Nous n’investissons pas suffisamment de temps sur la formation en matière de sécurité informatique.

 

Une des problématiques des spécialistes de la sécurité informatique aujourd’hui est d’ailleurs de comprendre comment le système peut vivre avec une attaque plutôt que la guérir. Il s’agit d’un cadre purement théorique : je n’ai pas connaissance d’organisations qui soient sous APT et qui continuent à fonctionner.

Il faut également souligner que les APT sont extrêmement difficiles à détecter. L’attaquant s’organise pour que tout semble normal : aucune trace d’attaque n’apparaît où que ce soit à moins d’inspecter le système à un niveau binaire très bas, bien qu’il ait accès aux fichiers du système. Un niveau d’analyse très fin est nécessaire pour déceler le problème.

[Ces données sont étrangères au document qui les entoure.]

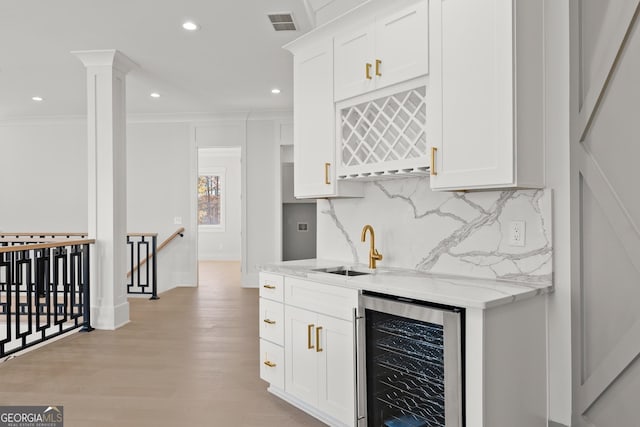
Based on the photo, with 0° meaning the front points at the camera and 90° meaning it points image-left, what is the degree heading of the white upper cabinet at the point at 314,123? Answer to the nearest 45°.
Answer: approximately 45°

La question de la sécurité technologique relève-t-elle selon vous de la technique, de l’humain, ou d’un croisement des deux ? 

C’est un croisement des deux, mais 80%, voire 90%, du problème relève de la technique. Je crois que nous avons aujourd’hui en France trop de « cyberstratèges » qui parlent beaucoup de cybersécurité, mais qui ne codent pas. La plupart ne sont même pas capables de configurer de manière appropriée leur téléphone mobile. Ce grand nombre de personnes au demeurant intelligentes mais peu qualifiées techniquement génère beaucoup de bruit. Or, nous avons un énorme besoin de véritables spécialistes : des codeurs qui cherchent les failles et protègent les systèmes contre les attaques. Le facteur humain est important. Nous n’investissons pas suffisamment de temps sur la formation en matière de sécurité informatique. Il faudrait suivre l’exemple de pays comme Singapour, Israël ou les Etats-Unis, où l’on trouve beaucoup de spécialistes capables de coder efficacement.

La chercheuse Primavera de Filippi déplore un manque de formation des juristes en matière de technologie, notamment sur les sujets de programmation. Partagez-vous son regard ?

Une meilleure formation à ces sujets est toujours préférable. La question qui risque de se poser est celle de leur disponibilité : ces personnes ont-elles la possibilité de consacrer du temps à ce type de formation ? D’une manière plus générale, je pense que nous faisons trop de choses, trop rapidement. Cela se ressent dans le niveau de formation des professionnels. Je pense que nous devrions faire moins de choses, mais y consacrer davantage de temps et d’énergie.